The lines to extract begin at the line that contains "fx_px: 5323" and run through the last line of the listing; reproduce them exactly, minus any pictures.

◆ **EXTRACTED MATERIAL**
- Opening Delimiter -

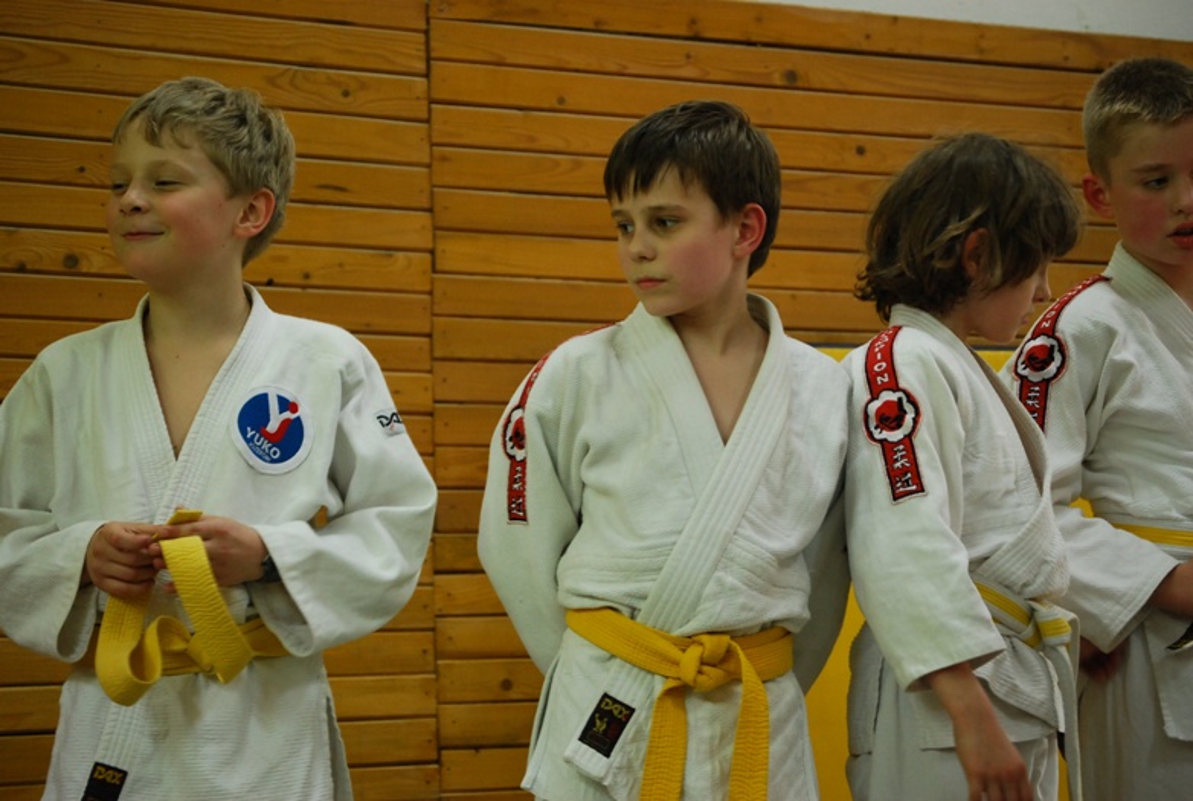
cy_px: 400
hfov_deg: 17.5
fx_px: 3885
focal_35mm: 117
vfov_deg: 11.8
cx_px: 596
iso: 800
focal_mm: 78
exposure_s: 1/30
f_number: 4.5
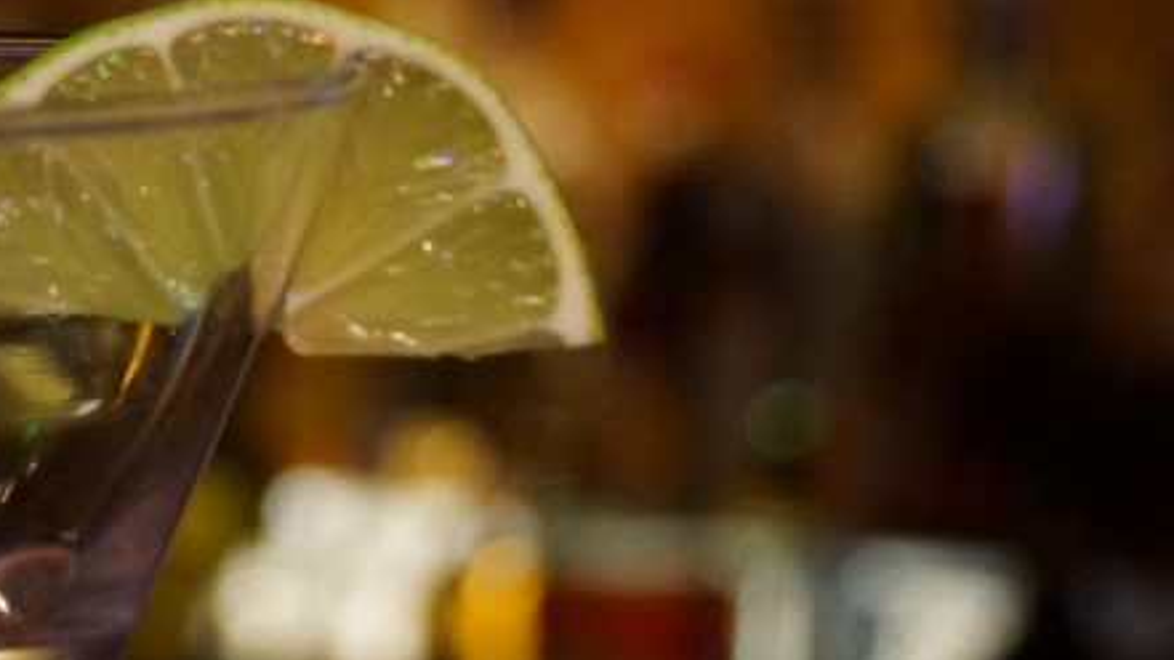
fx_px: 5323
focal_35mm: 171
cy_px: 375
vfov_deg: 7.1
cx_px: -16
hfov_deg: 12.4
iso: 1600
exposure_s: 1/80
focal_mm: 50
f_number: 4.5
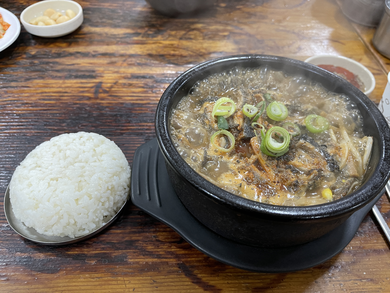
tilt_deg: -49.7
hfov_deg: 67.3
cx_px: 195
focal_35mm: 26
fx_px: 293
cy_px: 146
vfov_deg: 53.1
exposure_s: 1/60
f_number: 1.6
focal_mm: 5.1
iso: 250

- Closing Delimiter -

◆ **RESULT BELOW**
fx_px: 5323
focal_35mm: 171
cy_px: 375
vfov_deg: 7.1
cx_px: -16
hfov_deg: 12.4
iso: 1600
exposure_s: 1/80
focal_mm: 50
f_number: 4.5
tilt_deg: -49.7
hfov_deg: 67.3
cx_px: 195
focal_35mm: 26
fx_px: 293
cy_px: 146
vfov_deg: 53.1
exposure_s: 1/60
f_number: 1.6
focal_mm: 5.1
iso: 250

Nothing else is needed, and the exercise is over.